A ocasião que contrasta com o dia pós vitória petista nas eleições deveria por óbvio ser uma data amaldiçoada, no entanto, tornou-se uma das mais marcantes passagens que tive ao lado do Seu Paulo nos 4, quase 5 meses, que ele encarou aquilo que posteriormente eu rotularia como o seu calvário.

Havia deixado Canela com destino a Ivoti no início da noite do domingo, sabendo que o dia seguinte reservaria um novo retorno pelo meio dia imediatamente após a manhã de trabalho em São Leopoldo. Não desconfiava que aquela segunda que iniciaria chuvosa, permaneceria dessa maneira sem um instante de trégua até o seu fim. Um dia marcado pela chuva, a pressa pelo medo do atraso, o trânsito abarrotado, em suma, as dificuldades.

A condição do meu pai sem conseguir se movimentar direito sem um dos seus pés, já traria complicações severas, mas a situação, agravada pela baderna nas estradas devido a revolta com o resultado das urnas, tornou o 31 de outubro de 2022 um dos marcos desses tristes dias em que as engrenagens internas do meu velho foram falhando aos poucos, culminando exatos 16 dias depois na quarta-feira de sua despedida.

Olhando já a distância, sob um verniz que também pode ser tendencioso e induzir ao engano, durante essa segunda-feira, dia que passamos boa parte dele juntos, meu pai já dava mostras do adeus que viria logo adiante. O silêncio demasiado não era nenhuma novidade em se tratando dele, mas algo no olhar, na estranheza dos pensamentos e na memória, mas especialmente na tolerância com o sofrimento. Somente se confrontado admitiria eventual dor, caso contrário, suportava de uma maneira que ainda me foge a compreensão: não como um castigo ou uma injustiça, de certa forma como parte do seu destino.
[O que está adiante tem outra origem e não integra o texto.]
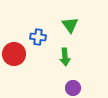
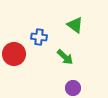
green triangle: moved 5 px right; rotated 18 degrees counterclockwise
blue cross: moved 1 px right
green arrow: rotated 42 degrees counterclockwise
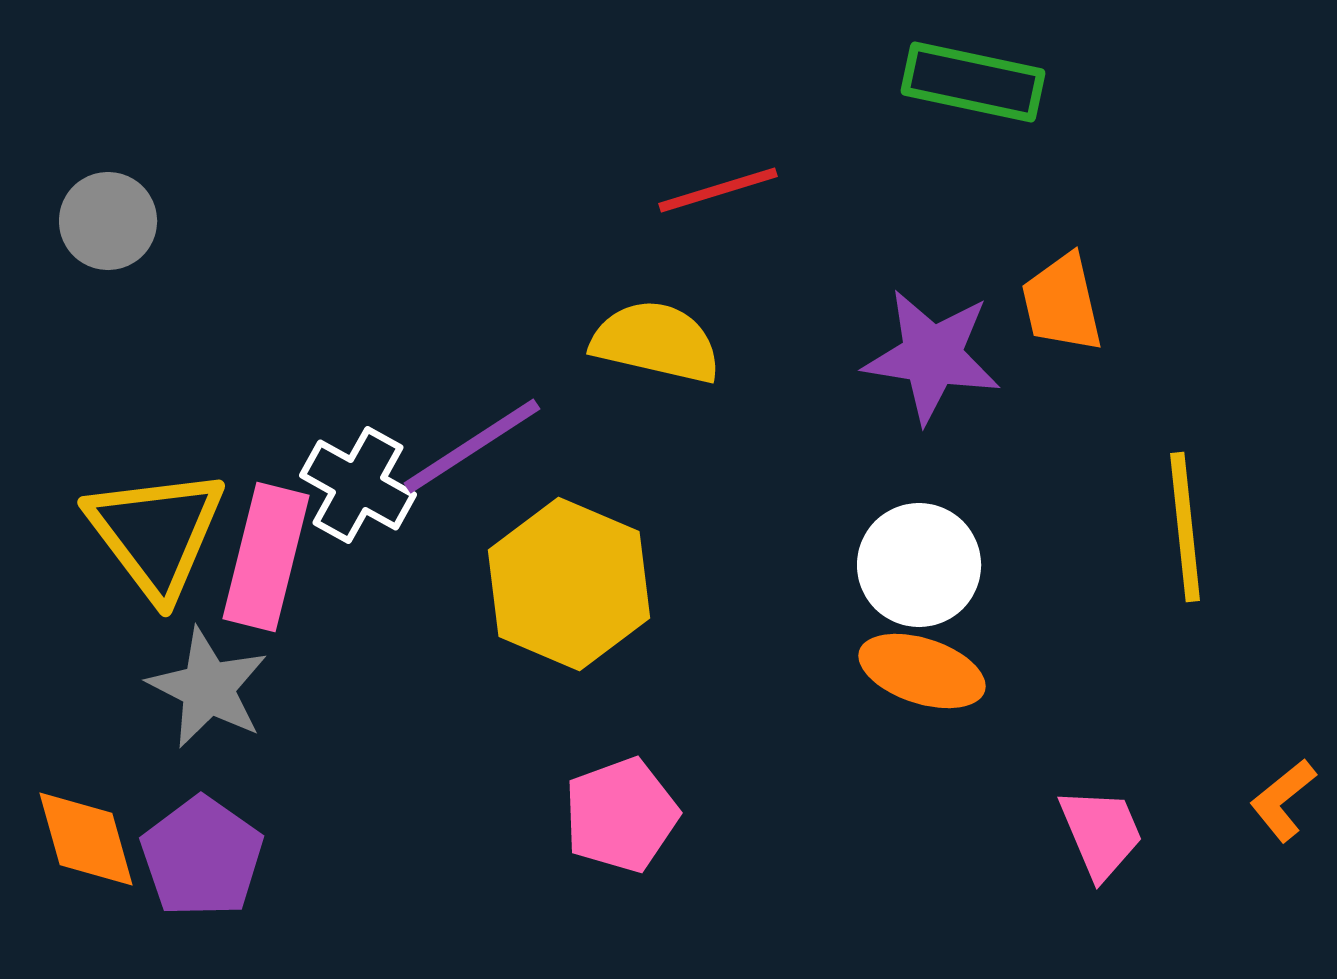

Hoje, gostaria de repetir aquele mesmo dia, passar por todos os perrengues que ultrapassamos e ao término, já inicio da noite, me despedir dele apertando firme sua mão e o abraçando. Quem sabe mais velho, daqui uns anos, eu entenda melhor esse período. A sucessão dos acontecimentos que o levaram foi tão rápida e a sensação de ter feito muito menos do que deveria é tamanha.